Tuesday, December 27, 2005

Out-Firefoxed

Update: More Boing Boing readers use Firefox than IE.

Do you have Firefox? It's rapidly becoming a must. On the Mac, the Blogger is one of the sites that works somewhat with Internet Explorer 5, a bit better with Safari but only functions fully with Firefox.

The move away from IE and toward Firefox, especially for Mac, is being hastened by Microsoft's announcement that it will no longer support IE for Mac, with the reasoning being that they're unwilling to put any resources into it now that all Apple computers ship with Safari.

And for those still using OS 9 on the Mac, there's NO Firefox or Safari (both are available for OS X only). You have to stick with the aging IE 5, or possibly Netscape. It's getting to the point where pre-OS X Mac users can't really use the Web properly, since many developers are assuming that you have Firefox or IE 7 (which will never make it to Mac).

I like Firefox and all the things you can do on Blogger with it, like WYSIWYG for photos, bolding and italic, block quotes and more. But Safari is still faster for the Mac, and I can only hope that Blogger's promise to fully support the Apple program comes through eventually. And if Firefox gets even more stable, I might be able to live with the slowness at startup.

Speed and stability are my No. 1 and other No. 1 criteria for a Web browser -- quickness is everything, and I don't want it to ever crash. And for Mac, Safari beats Firefox on this count.

Meanwhile, Firefox seemingly went from nowhere to a major player, and I have no idea how Microsoft is going to counter it.

For Mac users, I hope Apple doesn't give up on Safari. And at least ONE of these developers should take pity on users of pre-OS X Macs and offer an updated browser.

Does Microsoft's abandonment of IE for Mac mean it will do the same for the Office software package? Since Apple is already in that space, too, with its iWork bundle, it could happen. It would be a bad move for Microsoft, but getting out of the Mac browser business -- when surfing the Web is what many computer users do about 99 percent of the time -- seems just as bad.

1 comment:

Steven Rosenberg said...

Both programs are rather early into their development cycle. I think at this point that Firefox has quite the advantage, since it's the only current browser that has credible versions for both Mac and PC.

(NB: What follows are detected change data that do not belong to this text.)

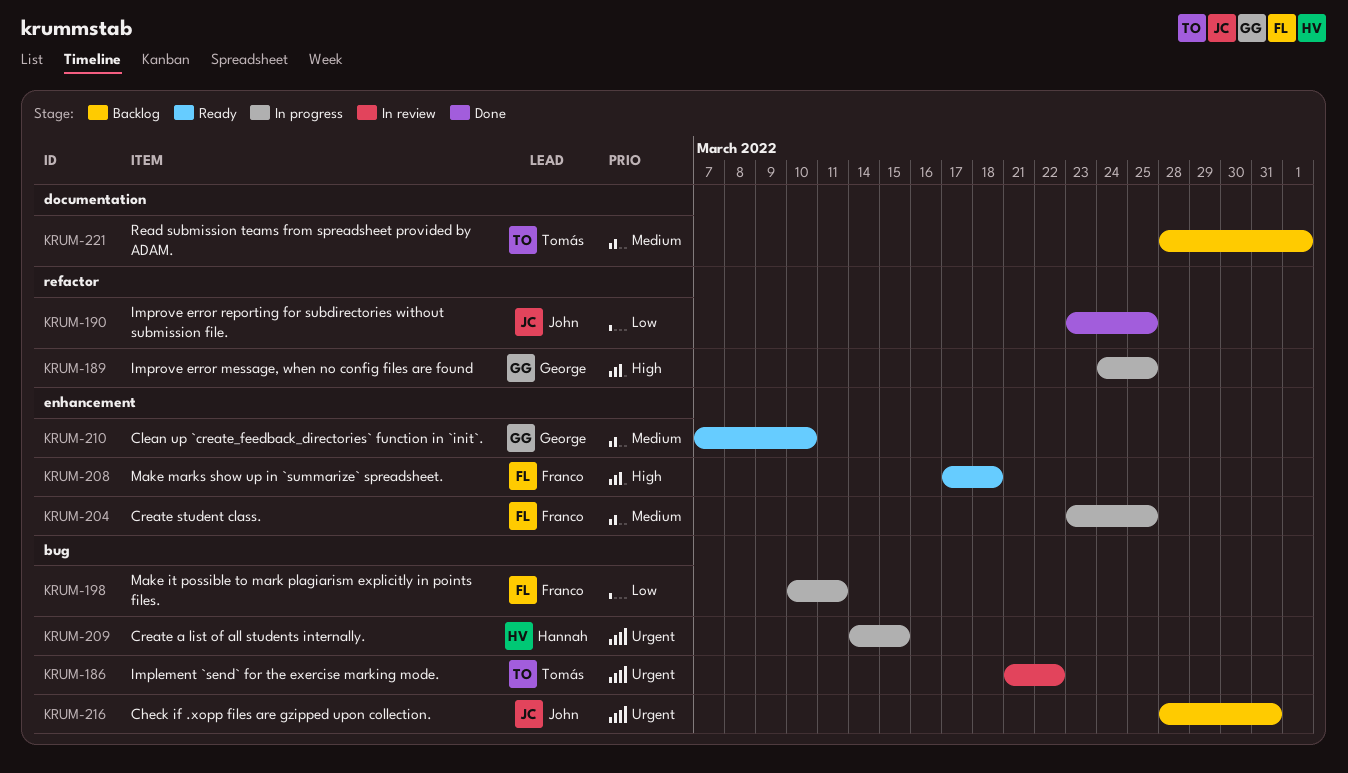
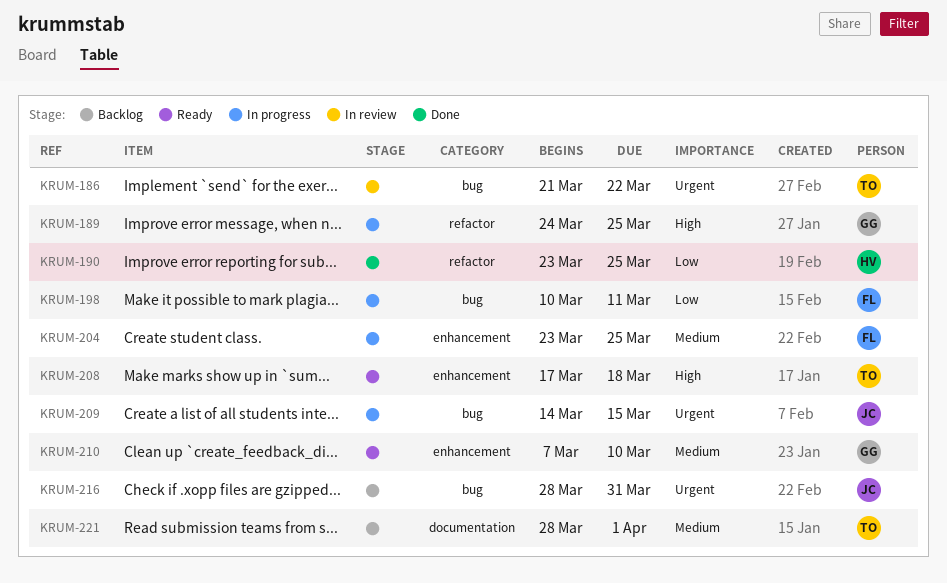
KRUM-190, owner: John -> Hannah
KRUM-208, owner: Franco -> Tomás
KRUM-209, owner: Hannah -> John

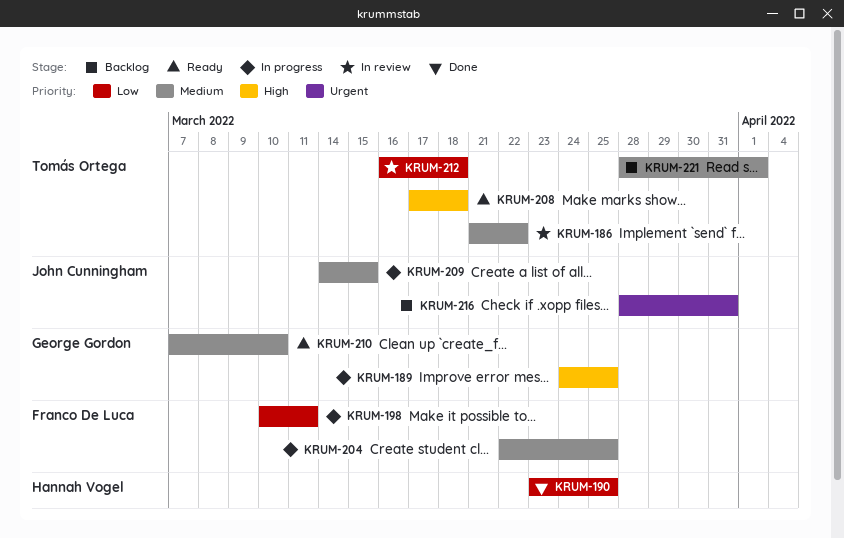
KRUM-186, priority: Urgent -> Medium
KRUM-204, start: Mar 23 -> Mar 22
KRUM-209, priority: Urgent -> Medium
KRUM-212: none -> present

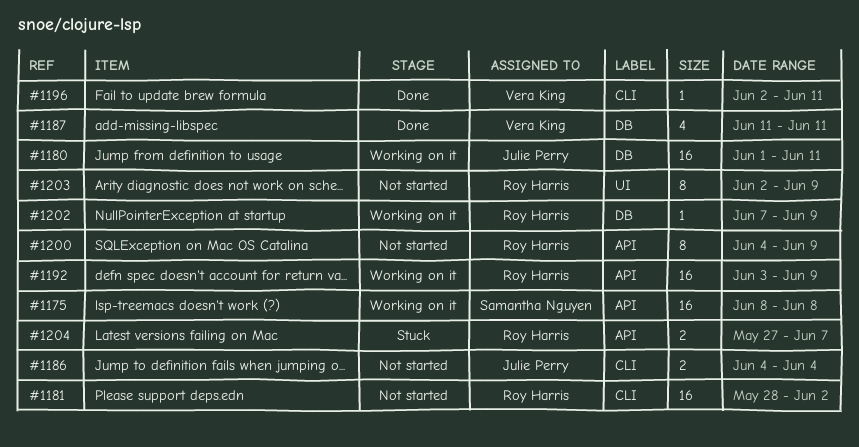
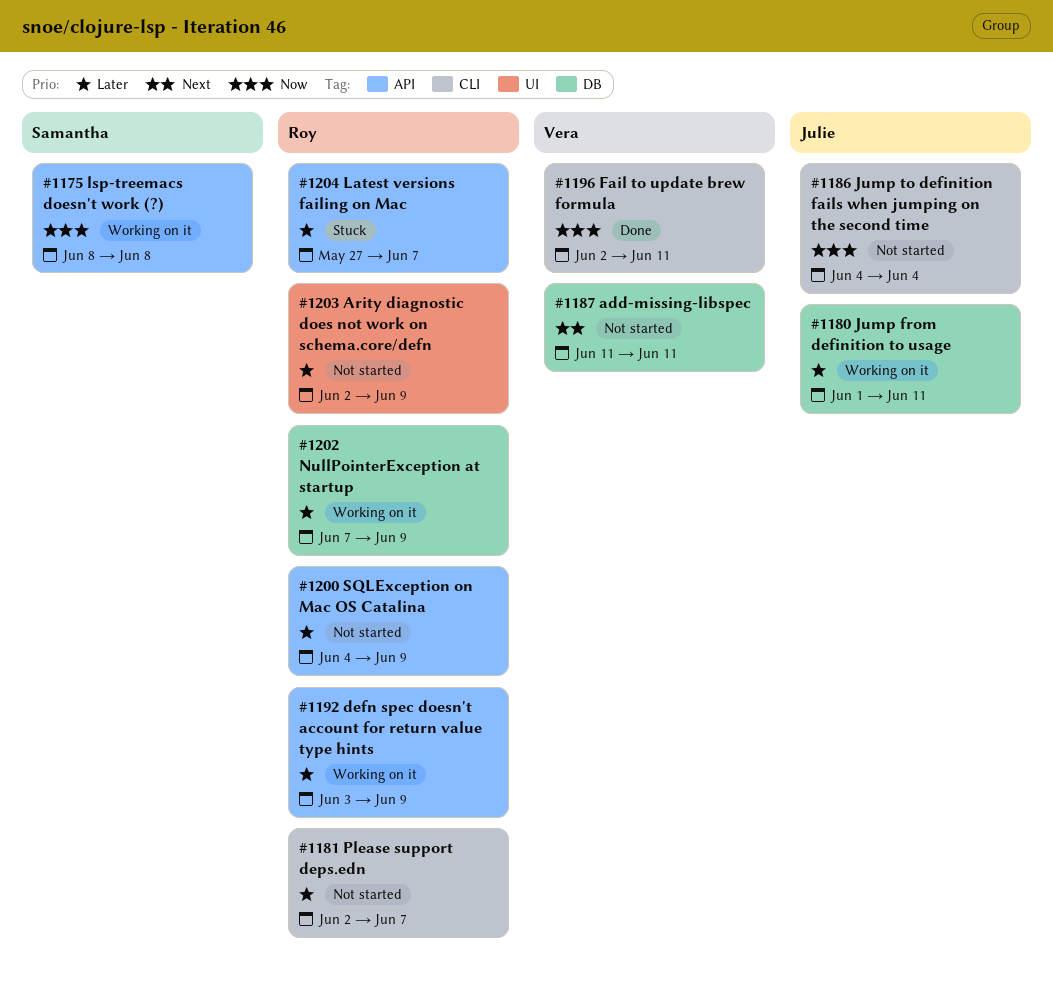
#1181, start: May 28 -> Jun 2
#1181, due: Jun 2 -> Jun 7
#1187, status: Done -> Not started

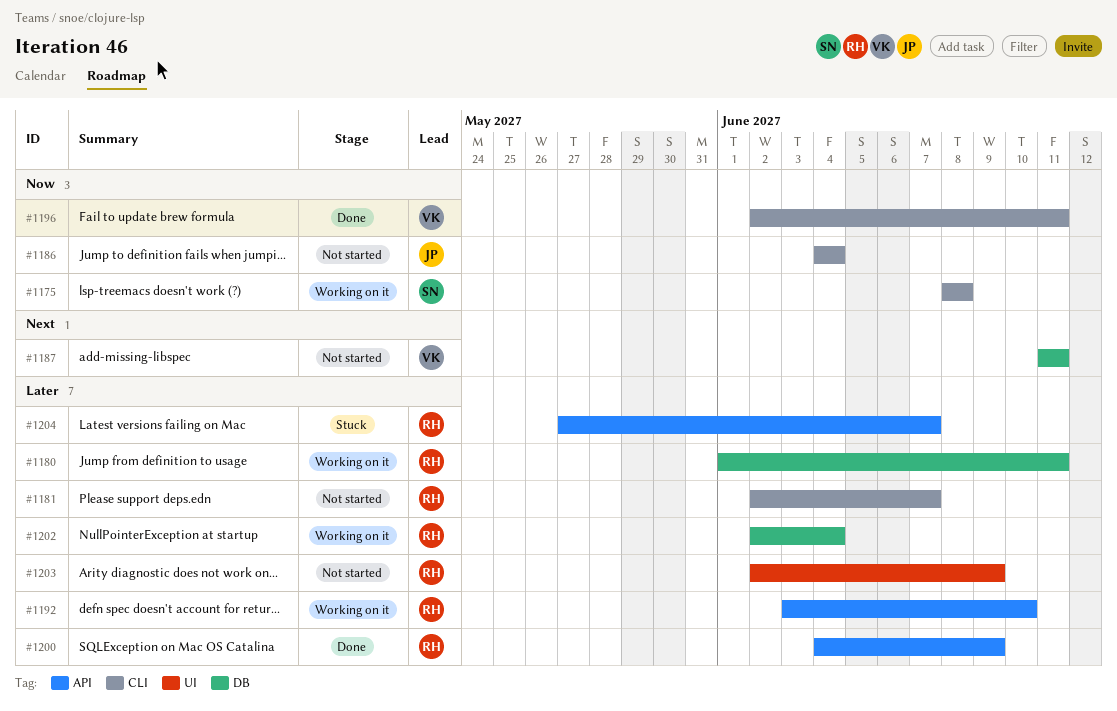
#1175, label: API -> CLI
#1180, owner: Julie -> Roy
#1192, due: Jun 9 -> Jun 10
#1200, status: Not started -> Done
#1202, start: Jun 7 -> Jun 2
#1202, due: Jun 9 -> Jun 4

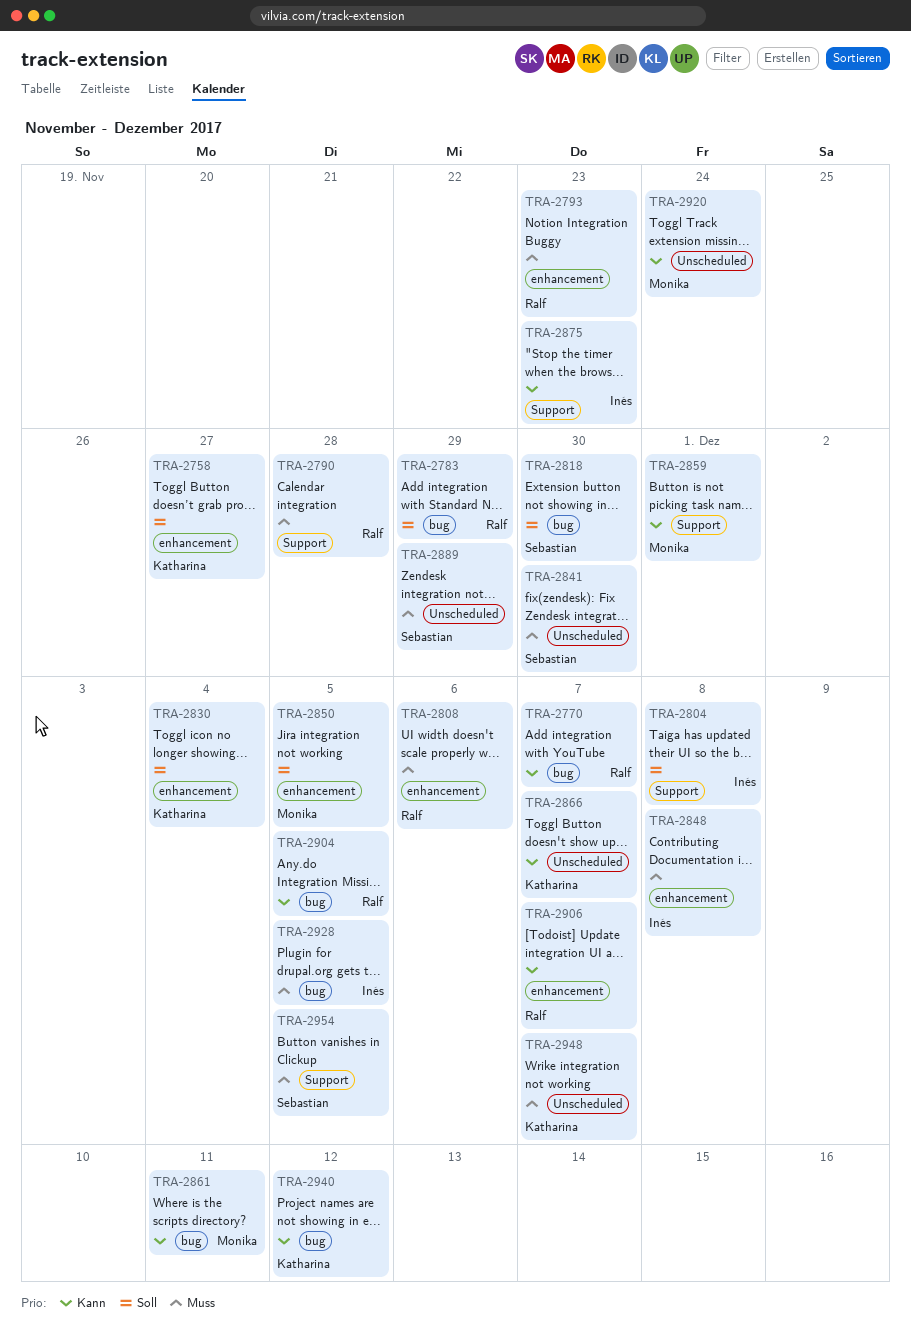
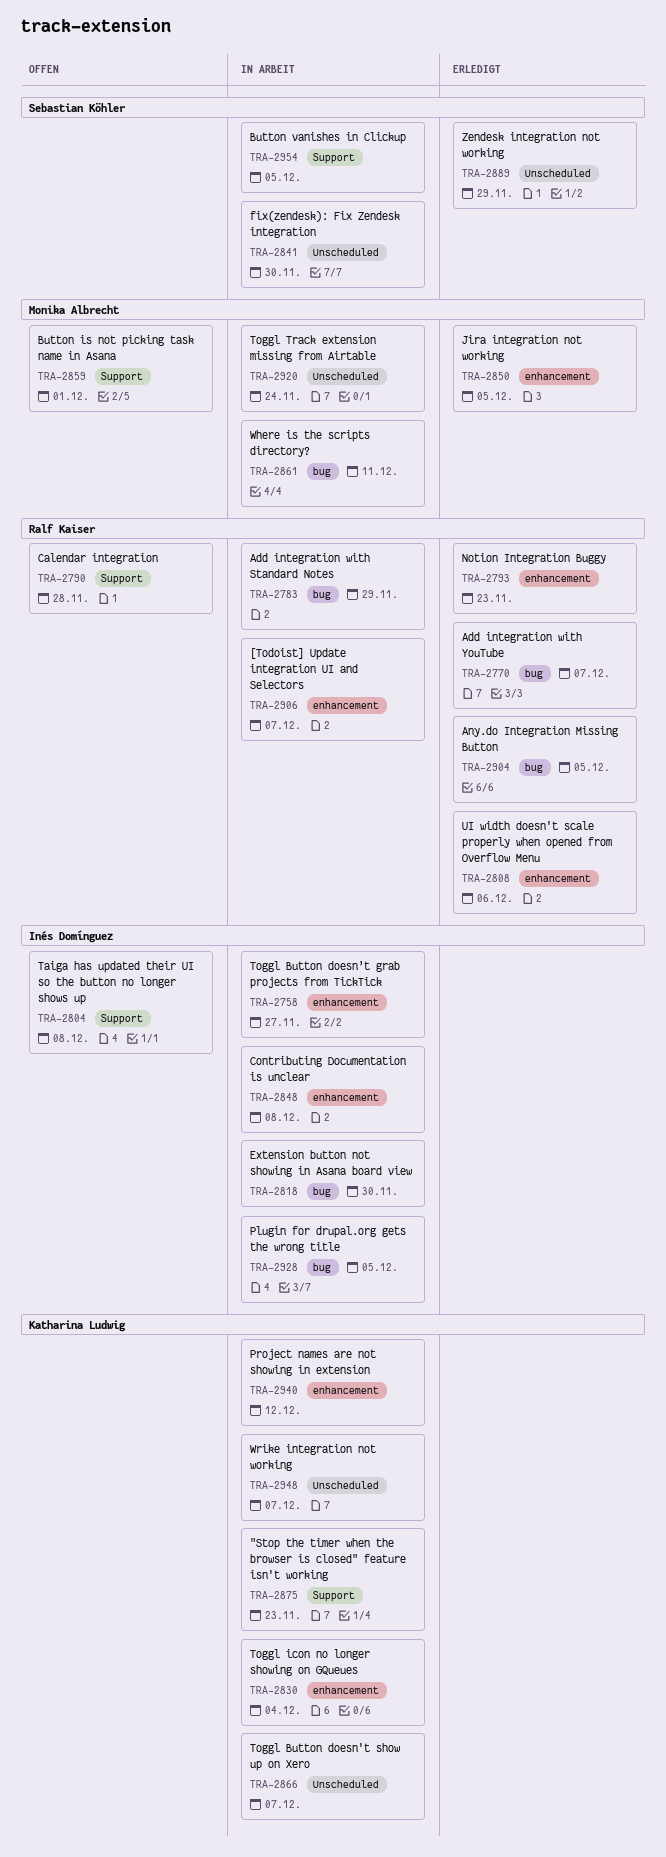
TRA-2758, owner: Katharina Ludwig -> Inés Domínguez
TRA-2818, owner: Sebastian Köhler -> Inés Domínguez
TRA-2875, owner: Inés Domínguez -> Katharina Ludwig
TRA-2940, label: bug -> enhancement

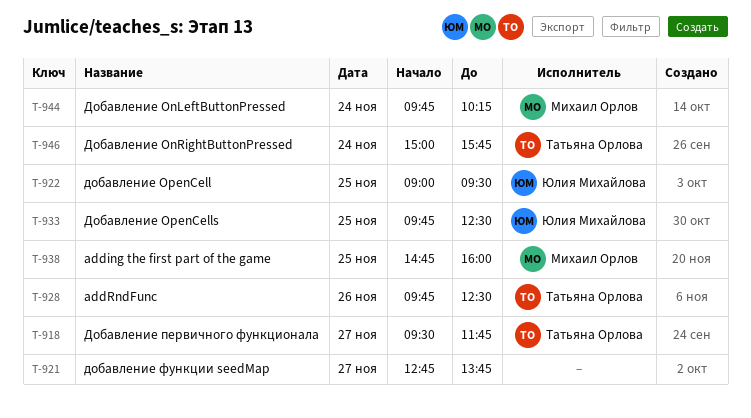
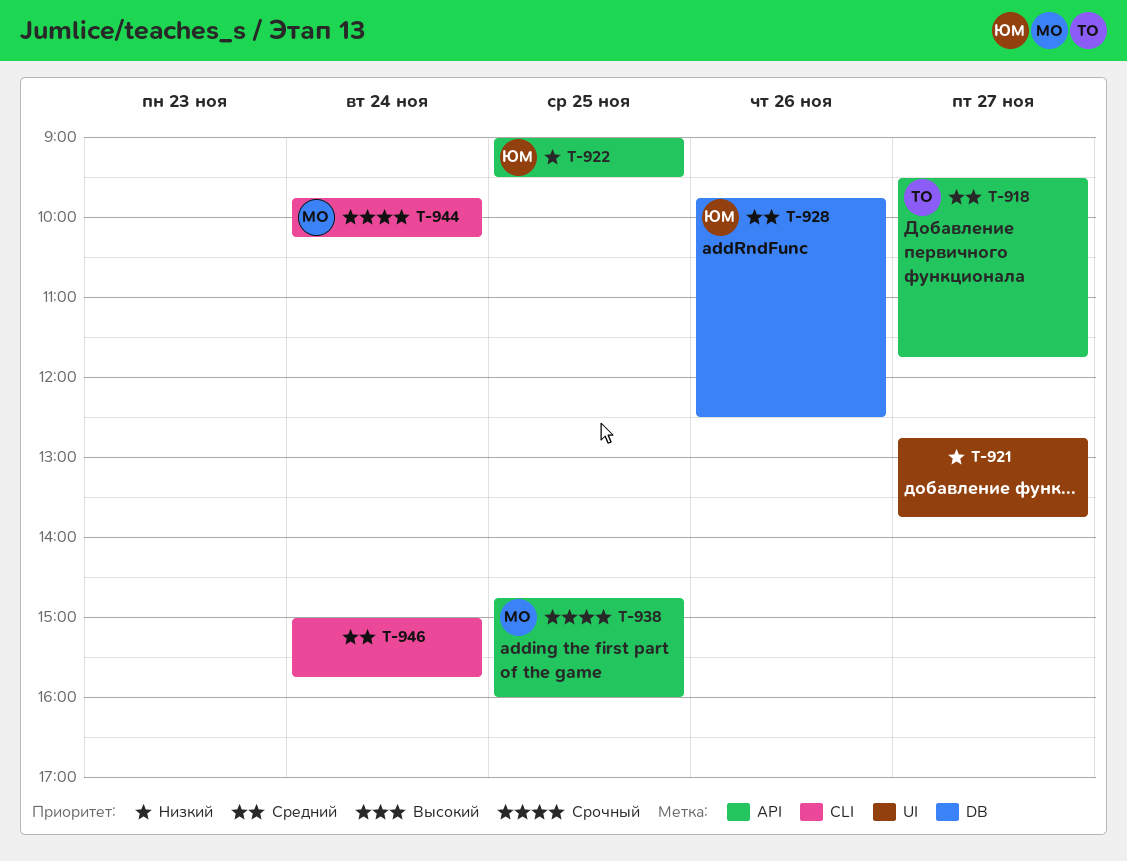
T-928, owner: Татьяна Орлова -> Юлия Михайлова
T-933: present -> none
T-946, owner: Татьяна Орлова -> none

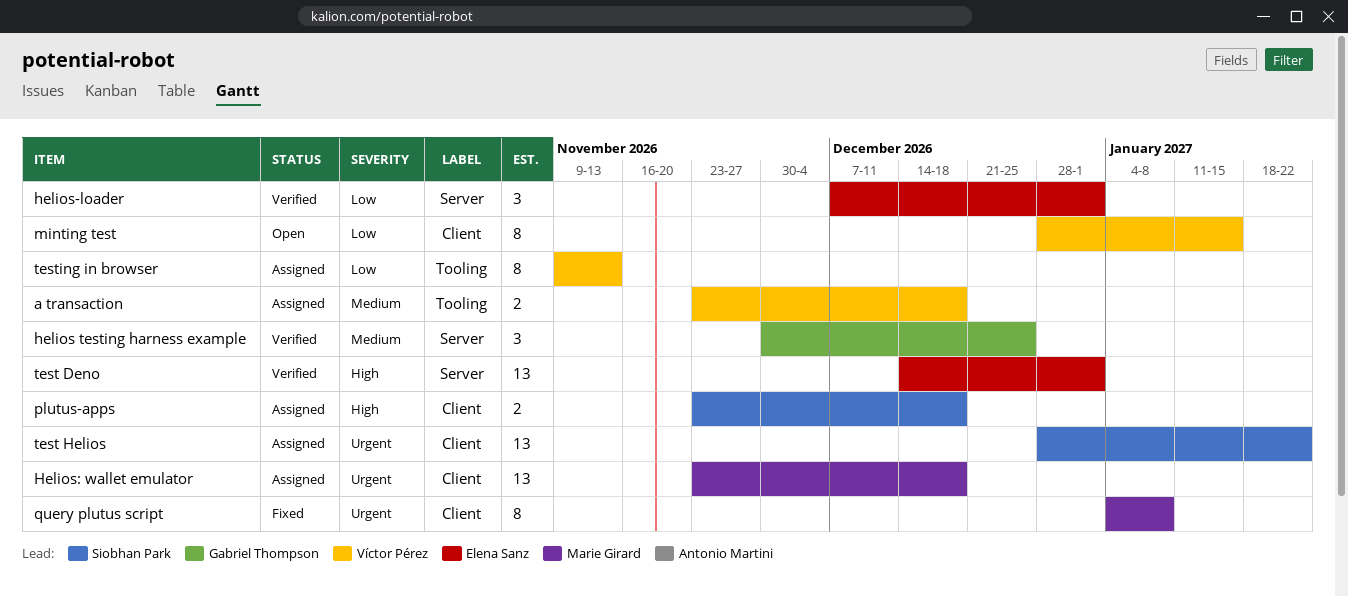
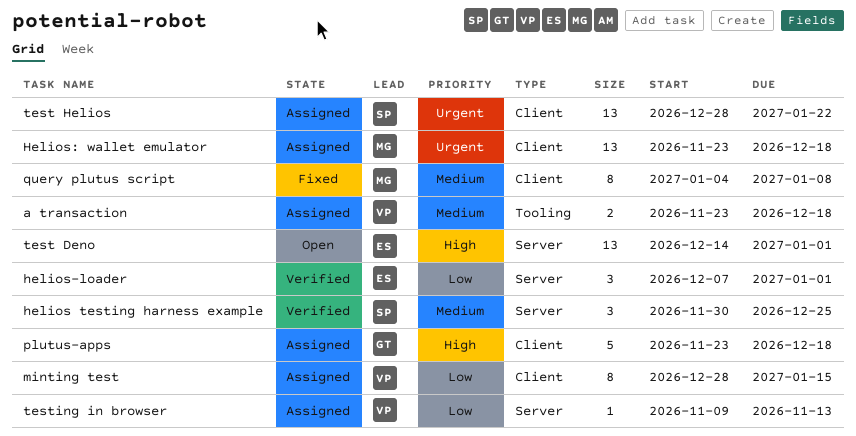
helios testing harness example, owner: Gabriel Thompson -> Siobhan Park
minting test, status: Open -> Assigned
plutus-apps, owner: Siobhan Park -> Gabriel Thompson
plutus-apps, estimate: 2 -> 5
query plutus script, priority: Urgent -> Medium
test Deno, status: Verified -> Open
testing in browser, label: Tooling -> Server
testing in browser, estimate: 8 -> 1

And I think people are pretty hipped to the fact that IE is designed to be advertiser friendly. What Microsoft could do to up the ante is develop a new browser with added features like free virus protection or Web page creation.

I have used IE quite a bit over the years due to inertia and familiarity, but those days seem to be over at this point, mostly due to my hardware (Mac and OLD PCs that really can't handle anything past IE 5).